Monday, 1 November 2021

Embracing the midlife crisis

When realisation sets in that we have limited time left on earth, what we once took for granted we suddenly want to grasp with both hands. Some people might want the fast car, the big house and fancy holidays perhaps to demonstrate their life's material successes, while for others it's their experiences, physical wellbeing and state of mind that really matter.

This sudden awareness that time is passing by can start to stir negative emotions and thoughts of worry and fear as you begin to questions your current situation and your achievements in life. You might find yourself asking:

  • "Am I where I want to be in my career?"
  • "Will I ever travel to my dream destinations?"
  • "Have I made a positive impact on the world?"
  • "Will I finish my book that I started writing?"

Questions such as these might trigger the sudden urge to make a wish list of everything you want to achieve by the time you've reached a certain age. All the things you've thought about doing but never got round to, could start to occupy your mind more often. It's this sense of urgency to get things done that is often recognised as a midlife crisis. Also, as the physical signs of ageing start to show, it can be quite a traumatic time for some people who are afraid of their health deteriorating or losing their looks.

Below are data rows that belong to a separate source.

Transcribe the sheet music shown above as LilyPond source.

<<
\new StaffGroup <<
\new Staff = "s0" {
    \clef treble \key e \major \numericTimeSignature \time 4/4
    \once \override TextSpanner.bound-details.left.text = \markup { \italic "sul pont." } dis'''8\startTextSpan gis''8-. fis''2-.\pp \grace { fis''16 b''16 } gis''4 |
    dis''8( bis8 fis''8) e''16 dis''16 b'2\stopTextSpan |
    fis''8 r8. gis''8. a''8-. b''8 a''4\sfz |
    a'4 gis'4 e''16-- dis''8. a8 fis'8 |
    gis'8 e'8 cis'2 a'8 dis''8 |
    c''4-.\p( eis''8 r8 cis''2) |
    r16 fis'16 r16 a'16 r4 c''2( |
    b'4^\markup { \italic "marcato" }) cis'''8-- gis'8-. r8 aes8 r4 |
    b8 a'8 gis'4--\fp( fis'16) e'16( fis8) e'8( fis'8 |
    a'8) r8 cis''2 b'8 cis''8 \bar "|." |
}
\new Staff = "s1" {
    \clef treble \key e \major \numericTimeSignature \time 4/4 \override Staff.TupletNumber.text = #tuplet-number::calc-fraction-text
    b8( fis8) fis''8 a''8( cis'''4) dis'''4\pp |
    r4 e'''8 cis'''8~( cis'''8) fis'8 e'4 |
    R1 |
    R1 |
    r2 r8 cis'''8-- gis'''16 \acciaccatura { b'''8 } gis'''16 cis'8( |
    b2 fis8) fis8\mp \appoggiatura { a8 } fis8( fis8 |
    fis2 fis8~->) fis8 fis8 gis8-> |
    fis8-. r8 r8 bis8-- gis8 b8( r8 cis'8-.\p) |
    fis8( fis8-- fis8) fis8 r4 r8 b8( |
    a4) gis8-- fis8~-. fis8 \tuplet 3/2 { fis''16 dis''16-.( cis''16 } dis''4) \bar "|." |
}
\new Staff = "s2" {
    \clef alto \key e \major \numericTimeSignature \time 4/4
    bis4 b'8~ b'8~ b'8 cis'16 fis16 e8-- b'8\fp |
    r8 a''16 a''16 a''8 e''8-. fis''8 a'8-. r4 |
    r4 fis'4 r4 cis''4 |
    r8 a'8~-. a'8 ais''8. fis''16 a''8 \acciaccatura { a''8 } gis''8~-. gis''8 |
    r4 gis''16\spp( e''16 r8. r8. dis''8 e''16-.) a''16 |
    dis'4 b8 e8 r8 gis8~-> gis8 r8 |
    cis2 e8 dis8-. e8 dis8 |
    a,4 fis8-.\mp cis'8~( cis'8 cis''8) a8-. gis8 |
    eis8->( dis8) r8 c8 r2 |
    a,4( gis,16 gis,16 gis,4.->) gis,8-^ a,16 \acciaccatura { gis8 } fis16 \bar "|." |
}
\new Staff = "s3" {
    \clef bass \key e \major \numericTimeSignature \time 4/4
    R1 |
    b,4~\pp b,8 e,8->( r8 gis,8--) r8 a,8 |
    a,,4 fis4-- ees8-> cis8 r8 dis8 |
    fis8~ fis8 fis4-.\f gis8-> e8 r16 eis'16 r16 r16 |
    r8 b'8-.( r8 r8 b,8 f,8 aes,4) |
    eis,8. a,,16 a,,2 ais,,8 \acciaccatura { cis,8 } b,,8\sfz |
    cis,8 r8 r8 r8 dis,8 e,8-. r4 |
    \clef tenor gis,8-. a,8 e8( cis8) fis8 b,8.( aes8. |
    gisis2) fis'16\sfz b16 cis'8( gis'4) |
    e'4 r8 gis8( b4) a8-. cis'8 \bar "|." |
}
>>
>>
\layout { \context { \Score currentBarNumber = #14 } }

With all these worries suddenly being at the forefront of the mind, it's not a surprise that getting older can have an impact on both physical and mental health, so it's essential to put things into place that will ease the anxiety and stress.

How to embrace your midlife crisis

It's important to recognise the difference between the things we can and can't change and to make sure that we let go of any unnecessary worry for the latter. Write down everything that is a concern to you then decide whether you can do anything about them. If not, then try to let go of any negative feelings and only focus on what you can change. As you focus on what you do want to achieve, you'll start to worry less. 

  • By practising gratitude, you'll focus less on the negatives
  • Taking up a new hobby can introduce you to like-minded people of a similar age.
  • Mindful meditation is a great way to reduce symptoms of stress and depression and increase concentration. Harvard Health published an article which stated that: "depression continues to be a major health issue for older adults. It affects about 20% of adults ages 65 and older, and regular depression can lead to higher risks for heart disease and death from illnesses. It also affects people's daily lives by making them more socially isolated and affecting cognitive function, especially memory. "
  • Enjoying some form of regular exercise, such as walking, swimming or aerobics is a great boost for both mental and physical health and can slow down the affects of aging.